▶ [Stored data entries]
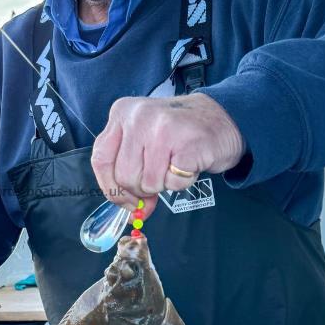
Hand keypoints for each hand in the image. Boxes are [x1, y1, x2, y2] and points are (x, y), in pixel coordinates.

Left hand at [91, 94, 244, 216]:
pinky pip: (174, 182)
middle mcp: (139, 117)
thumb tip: (133, 211)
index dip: (111, 188)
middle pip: (124, 176)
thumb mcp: (144, 140)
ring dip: (164, 183)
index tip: (126, 201)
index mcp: (121, 113)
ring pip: (148, 182)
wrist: (223, 117)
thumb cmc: (179, 132)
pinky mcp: (188, 143)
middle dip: (141, 188)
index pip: (100, 159)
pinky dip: (181, 182)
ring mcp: (163, 128)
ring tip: (174, 164)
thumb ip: (130, 170)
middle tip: (158, 177)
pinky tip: (187, 164)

▶ [Work request] Your job is to copy each entry exactly as written; the pictures do not go in.

▶ [Solution for this task]
Hand keypoints for each hand in the image. Boxes are [x1, y1, x2, y2] and points are (x, y), in pixel coordinates.

Left hand at [91, 94, 244, 216]:
pinky pip: (174, 182)
middle mcp: (139, 117)
thumb tip: (133, 211)
index dip: (111, 188)
middle pip: (124, 176)
thumb mcp: (144, 140)
ring dip: (164, 183)
index tip: (126, 201)
index mcp: (121, 113)
ring pip: (148, 182)
wrist: (223, 117)
thumb cmc: (179, 132)
pinky mcp: (188, 143)
middle dip: (141, 188)
index pip: (100, 159)
pinky dip: (181, 182)
ring mcp: (163, 128)
ring tip: (174, 164)
thumb ip: (130, 170)
middle tip: (158, 177)
pinky tip: (187, 164)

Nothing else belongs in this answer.